Who Advertises in Newspapers? Data Criticism in Mining Historical Job Ads
Abstract
Digitized newspapers are a source of unique and rich historical data but pose significant challenges in the interpretation of results obtained through their mining. The JobAds project (FWF P35783) explores the evolution of the labor market through job advertisements from digitized newspapers between 1850-1950, aiming to reveal regional and temporal trends in job offers, required skills, media strategies, and social aspects such as gender-specific ads. Using the ANNO corpus, we selected 29 newspapers with the most editions. Their processing involved job ads pages preselection, layout segmentation, optical character recognition (OCR), and post-correction, each introducing potential biases due to varying efficiency of these processes. Additionally, the inherent bias of newspapers as historical sources must be considered, as they reflect only a subset of the job market dynamics of their time.
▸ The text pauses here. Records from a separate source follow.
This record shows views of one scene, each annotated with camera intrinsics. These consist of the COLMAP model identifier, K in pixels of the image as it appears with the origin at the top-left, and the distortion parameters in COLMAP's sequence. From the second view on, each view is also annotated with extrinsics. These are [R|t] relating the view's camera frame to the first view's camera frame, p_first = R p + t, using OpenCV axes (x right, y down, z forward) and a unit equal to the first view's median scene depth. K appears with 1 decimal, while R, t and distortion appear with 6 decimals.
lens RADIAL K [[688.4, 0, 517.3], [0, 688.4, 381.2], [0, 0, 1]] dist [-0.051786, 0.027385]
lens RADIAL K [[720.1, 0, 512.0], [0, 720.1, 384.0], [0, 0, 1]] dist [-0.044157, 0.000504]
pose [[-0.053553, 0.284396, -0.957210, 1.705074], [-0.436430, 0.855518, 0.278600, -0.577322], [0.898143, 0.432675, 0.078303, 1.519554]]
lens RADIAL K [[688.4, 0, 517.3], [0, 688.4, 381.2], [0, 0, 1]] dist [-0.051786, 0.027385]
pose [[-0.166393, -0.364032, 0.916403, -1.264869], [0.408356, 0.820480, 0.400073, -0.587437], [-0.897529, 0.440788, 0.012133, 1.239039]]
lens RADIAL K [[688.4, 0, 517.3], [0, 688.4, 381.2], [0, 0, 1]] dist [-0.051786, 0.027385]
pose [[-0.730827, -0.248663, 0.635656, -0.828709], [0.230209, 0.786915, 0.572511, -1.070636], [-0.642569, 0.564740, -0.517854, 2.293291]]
This paper identifies these biases, quantifies their impact, and proposes solutions for steps from corpus selection to data preparation for subsequent text-mining and analysis. We discuss and exemplify the implications of these biases on research outcomes and suggest methodological adjustments to mitigate their effects, ensuring more reliable insights into the historical labor market. Also, we make a dataset of 15 000 manually annotated ground-truth data available as part of this paper.